É por isso que a questão da gestão do tempo é essencial: socorrendo-nos de experiências e práticas doutros lugares, poderíamos concluir que é necessário, no caso nacional, uma maior consciencialização das responsabilidades existentes, aos diferentes níveis, na gestão adequada do tempo, que tendemos a valorizar só quando nos faz falta. Destacaremos, nestas responsabilidades, o dever dos estudantes de dedicar uma margem horária suficiente ao estudo fora da escola, o dos professores de rentabilizar os tempos lectivos em termos de aprendizagem e a responsabilidade das escolas em proporcionarem a alunos e professores horários de trabalho e condições adequadas à consecução dos objectivos educacionais.

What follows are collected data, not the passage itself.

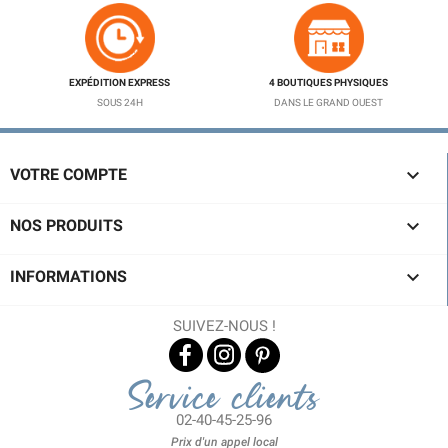
EXPÉDITION EXPRESS
4 BOUTIQUES PHYSIQUES
SOUS 24H
DANS LE GRAND OUEST

VOTRE COMPTE

NOS PRODUITS

INFORMATIONS
SUIVEZ-NOUS !
Service clients
02-40-45-25-96
Prix d'un appel local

Diferentes histórias nacionais explicam a configuração específica que os tempos escolares assumiram nos diferentes países. Estas configurações não são imutáveis e, como quadros globais de definição do tempo e do espaço da escola, têm de se adaptar às novas funções que a escola desempenha. Cabe aos diferentes parceiros sociais envolvidos encontrar os equilíbrios necessários a uma gestão educativa dos tempos escolares.

Beatriz Bettencourt[1]

[1] Professora e investigadora na área da Administração da Educação
[2] Todos os dados apresentados são referentes ao ano escolar 2002/2003 e são retirados do documento: Eurydice (2005). Education at a Glance, disponível em http://www.eurydice.org/Documents/cc/2005/fr/FrameSet.htm.
[3] A variação existente na Islândia é em função do nível de ensino.
[4] No CITE 1 (1º ciclo do ensino básico) o tempo de ensino indicado, em nota, no documento da Eurydice é de 25 horas semanais com uma pausa de 20 minutos por dia. No caso de Portugal, nos restantes ciclos e níveis de ensino não foram deduzidas as pausas.
[5] Aparece no documento como nº de horas semanais de presença na escola, embora inclua o trabalho individual, que pode ser realizado fora da escola.
[6] No caso português o Ensino secundário inferior compreende os segundo e terceiro ciclos do Ensino Básico.
[7] Tal como referimos, é este o n° de horas indicado no documento citado como de presença na escola, apesar de incluir o trabalho individual.